Projects

Dielectric elastomer actuators are electrically active polymers and are not only used as actuators, but can also function as sensor systems or energy converters. The commercially available dielectric elastomer actuators consist of a polymer dielectric and two electrode coatings that are made either of thin metal films, sprayed-on conductive particles, pastes, varnishes or conductive polymers. These different coatings have various mechanical properties, which affect both actuator performance and life time.

The objective of the research project was to engineer new functional materials for dielectric elastomer actuators. For these materials, in turn, special nano-composites basing on dielectric elastomers, are to be used: they have to safeguard the desired properties both of the electrodes and the dielectric, at simultaneously maximal compatibility of the materials used.

The solution is based on a fully polymeric monolithic structure of the dielectric elastomer actuators. This is achieved by modifying a basic polymer according to the required coating properties. Consequently, the layer structure created this way predominantly consists of the basic polymer and individual, mechanically aligned coatings.

In material and technology development, it was possible to show that a fully polymeric monolithic dielectric actuator can provide promising results. The material parameters of the individual coatings could be set and adjusted deliberately and reproducibly. The manufacturing technology engineered is suitable for widely differing geometric systems; it can also be employed to fabricate thin coatings. These polymer coatings are thicker than those achieved by sputtering, on the one hand. On the other hand, if the mechanical properties are adjusted, then the influence of the coating thickness can be reduced significantly. In the lab test, coating thickness values of about 20 µm were achieved, and these values can be reduced much more by technological optimization.

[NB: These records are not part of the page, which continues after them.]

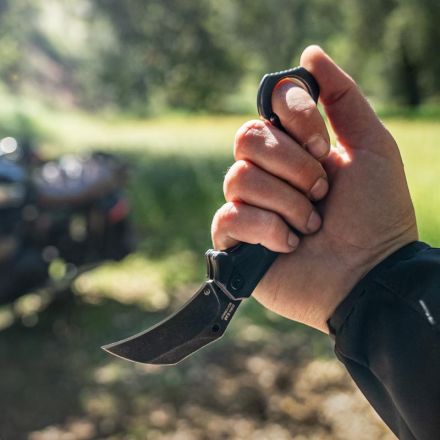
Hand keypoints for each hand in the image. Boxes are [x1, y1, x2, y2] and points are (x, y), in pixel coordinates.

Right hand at [211, 46, 417, 332]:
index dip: (294, 120)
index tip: (324, 146)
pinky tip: (290, 246)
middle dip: (292, 166)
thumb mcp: (371, 146)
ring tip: (312, 226)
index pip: (267, 108)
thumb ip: (343, 97)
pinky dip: (268, 230)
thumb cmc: (376, 214)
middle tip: (322, 191)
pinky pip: (230, 216)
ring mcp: (249, 206)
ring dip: (287, 202)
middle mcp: (266, 173)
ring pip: (239, 178)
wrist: (369, 274)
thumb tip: (308, 54)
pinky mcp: (235, 240)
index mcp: (293, 148)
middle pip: (246, 138)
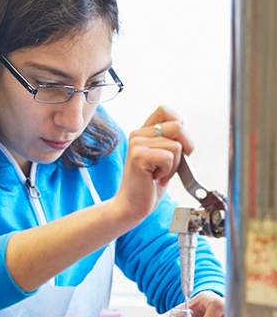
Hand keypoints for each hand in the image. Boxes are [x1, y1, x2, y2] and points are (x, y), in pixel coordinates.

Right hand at [113, 106, 194, 224]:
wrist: (131, 205)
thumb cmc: (148, 184)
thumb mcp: (161, 157)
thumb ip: (168, 141)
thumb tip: (184, 133)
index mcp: (142, 132)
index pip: (165, 111)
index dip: (179, 126)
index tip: (176, 146)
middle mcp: (137, 134)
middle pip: (177, 126)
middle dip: (184, 148)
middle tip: (170, 165)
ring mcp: (137, 144)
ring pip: (176, 145)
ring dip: (174, 165)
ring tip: (159, 174)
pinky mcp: (139, 156)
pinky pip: (169, 157)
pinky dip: (168, 172)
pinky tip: (155, 178)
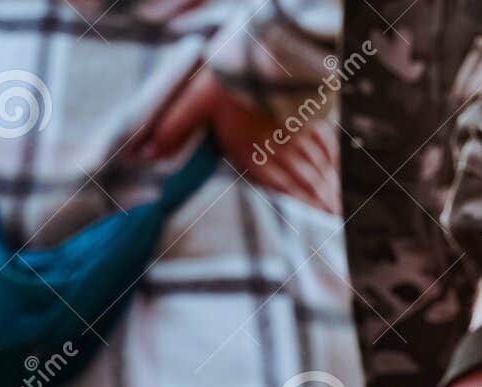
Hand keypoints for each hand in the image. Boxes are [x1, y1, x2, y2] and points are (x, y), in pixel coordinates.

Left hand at [138, 68, 339, 213]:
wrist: (265, 54)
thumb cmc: (229, 81)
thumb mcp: (194, 103)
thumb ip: (172, 131)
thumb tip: (143, 155)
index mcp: (254, 155)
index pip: (279, 195)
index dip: (296, 218)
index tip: (310, 237)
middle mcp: (282, 154)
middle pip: (305, 190)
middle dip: (318, 214)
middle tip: (331, 233)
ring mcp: (300, 138)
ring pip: (319, 175)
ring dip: (327, 198)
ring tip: (337, 216)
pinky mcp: (310, 121)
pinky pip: (327, 152)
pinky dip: (334, 169)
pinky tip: (338, 178)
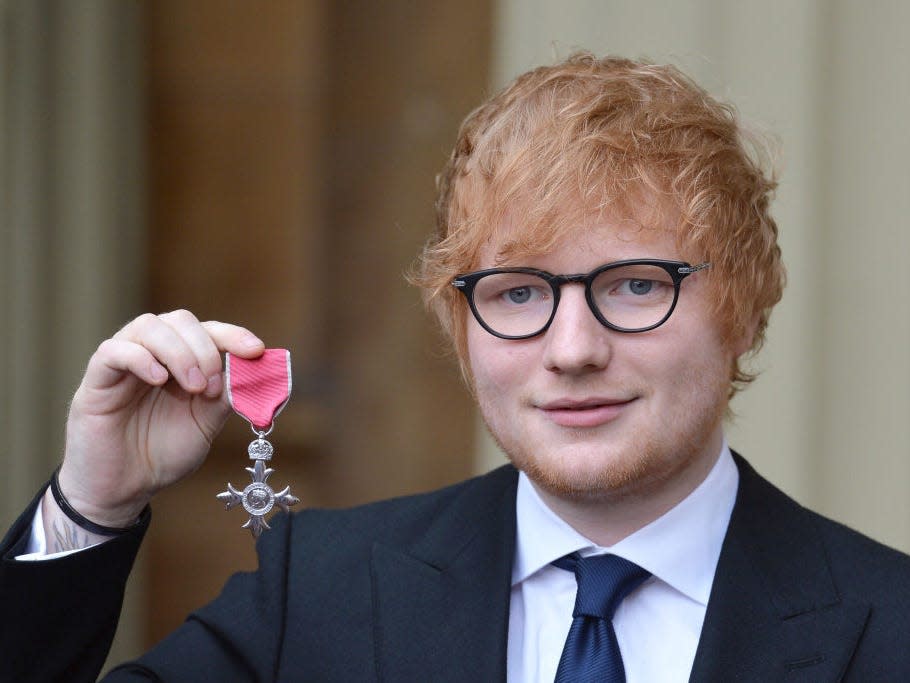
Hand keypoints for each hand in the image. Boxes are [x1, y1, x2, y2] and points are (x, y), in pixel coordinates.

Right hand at [57, 310, 264, 526]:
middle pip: (179, 320)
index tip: (255, 350)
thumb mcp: (206, 425)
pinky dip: (140, 358)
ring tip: (194, 387)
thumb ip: (226, 397)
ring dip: (179, 352)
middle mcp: (153, 355)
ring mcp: (123, 364)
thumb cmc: (162, 454)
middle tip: (213, 385)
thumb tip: (254, 372)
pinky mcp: (96, 380)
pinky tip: (159, 380)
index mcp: (181, 362)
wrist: (124, 490)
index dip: (233, 334)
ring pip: (148, 326)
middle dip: (205, 347)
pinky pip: (112, 351)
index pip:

The fully polymeric dielectric elastomer actuators provided outstanding results in their role as an actuator. The IWS team was able to show that a decrease in both the coating thickness and the Young’s modulus of the dielectric coating positively affects the performance as an actuator, and thus, confirms the theoretical fundamentals of the dielectric elastomer actuators. The dielectric elastomer actuators produced are also characterized by a very low defect density (Figure 2), so that the layer structures are characterized by “high reliability” of more than 1 million cycles without optical or function-relevant impacts.

The “CANDELA“ research project was performed within the scope of the BMBF (Federal Ministry for Research and Technology) under the registration code 13 N 10660.